I think it's fun and cool to have the PCs encounter really high tech gear now and then, but that's what the tech level mechanics in the game are for. My players will run into TL15+ worlds once in a while, but overall, I'm going to keep things in the TL10-12 ballpark.

Your thoughts?

12/20/14

What is the TNN?

Transstar Corporation is one of the Solomani Confederation's oldest and biggest businesses, operating as the corporate arm of the Solomani Party. Founded near the end of  the Long Night when the Party leaders on Terra decided to acquire the assets of the failing Galactic Transit Corporation (GalTrans), consisting at the time of mostly aging freighters and passenger liners. Other financial assets were used to refit the company fleet in anticipation of a boom in business as trade around Terra reopened to interstellar interests.

Over time as the Confederation grew during the 3rd Imperium era, Transstar was expanded to include a variety of subsidiaries, most notably SolBanc, the official, and largest, financial services organization in the Confederation. All Party members, and a huge majority of average Solomani citizens, both human and otherwise, trust SolBanc with their money, since it has the backing of the Party government.

Another spinoff of Transstar, due to the extensive contact its ships have with every world under Solomani rule, as well as most of border worlds in Imperial, Aslan and Hiver space within a jump 1 or 2 of the Confederation border, and many of the rimward independent states and worlds, is the Transstar News Network.
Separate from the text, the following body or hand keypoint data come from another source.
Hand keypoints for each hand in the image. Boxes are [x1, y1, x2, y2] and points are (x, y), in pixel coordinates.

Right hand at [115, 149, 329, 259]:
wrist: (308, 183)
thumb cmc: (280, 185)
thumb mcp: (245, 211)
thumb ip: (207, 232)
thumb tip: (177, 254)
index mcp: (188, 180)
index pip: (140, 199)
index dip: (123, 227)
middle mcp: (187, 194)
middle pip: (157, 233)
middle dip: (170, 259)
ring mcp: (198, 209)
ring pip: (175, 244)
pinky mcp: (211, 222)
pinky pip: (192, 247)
The Party voted to establish their own news outlet shortly after the onset of the Solomani Rim War, due to concerns about the pro-Imperial bias they claimed the TNS was scourged with. Although the Traveller's News Service (TNS) is and always has been a service of the Traveller's Aid Society (TAS), and quite independent from the Imperial government, the fact that most of the investigators, reporters and editors of TNS reports are, even in Solomani space, Vilani, has always made Party loyalists suspicious of its true agenda.
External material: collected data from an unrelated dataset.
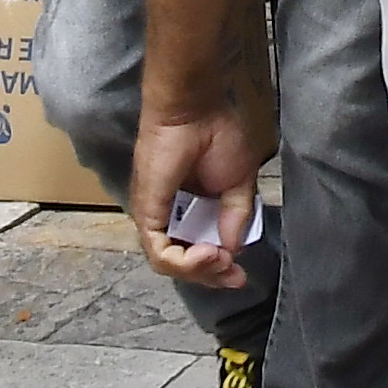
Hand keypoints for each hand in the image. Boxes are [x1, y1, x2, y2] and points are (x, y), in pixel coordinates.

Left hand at [132, 102, 265, 288]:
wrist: (196, 110)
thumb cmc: (217, 134)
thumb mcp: (238, 184)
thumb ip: (235, 217)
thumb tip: (233, 248)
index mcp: (190, 208)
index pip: (197, 252)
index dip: (219, 270)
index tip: (240, 276)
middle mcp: (168, 216)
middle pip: (183, 263)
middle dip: (211, 277)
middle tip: (234, 277)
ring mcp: (155, 216)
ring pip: (169, 264)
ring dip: (199, 271)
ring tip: (220, 261)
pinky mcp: (147, 212)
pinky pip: (159, 253)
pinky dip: (184, 263)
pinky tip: (208, 255)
Despite the TNN being founded to escape perceived Imperial bias, the Solomani people were not to be given a free and honest media. Pro-Solomani sentiment and agendas, both political and social, are rampant, but the TNN's directors are careful to give the masses the news they want. Feel good stories of Solomani patriotism and superiority are the order of the day, and any truths that go against this point of view are either sugar coated to make them more palatable to the people (and Party leadership) or covered up completely.

Regardless of the bias, TNN permeates modern Solomani life. Their holovid personalities and "on the street" reporters are household names on the worlds they cover, and a handful of the most successful journalists and analysts are known and loved throughout the Confederation.

All employees of TNN, and freelancers who contract with the company, are members in good standing of the Solomani Party, and it is widely (and correctly, of course) assumed that more than a few of them are SolSec agents. Player characters who are loyal to the party might find the local Ace (see note below) to be a valuable source of information and aid, while travellers who don't toe the party line and annoy a journalist may discover that that person has some very important friends and colleagues.

A note: Travellers bumming around Solomani worlds will find out that encountering a TNN "celebrity journalist" is a rare thing. The big name holovid stars only work in the field when a huge, career making story is developing, and due to travel time constraints, they're often late to the scene, covering the aftermath of the story and providing analysis of the investigative and on the scene reporting of local aces, the jargon name for part time journalists who freelance locally for TNN. Some of these aces are quite popular and influential in the area (usually a colony, world or system) they report on, but have little name recognition Confederation-wide, since the TNN big shots rarely name their sources in their holovid shows, taking credit for themselves for the information and images they present.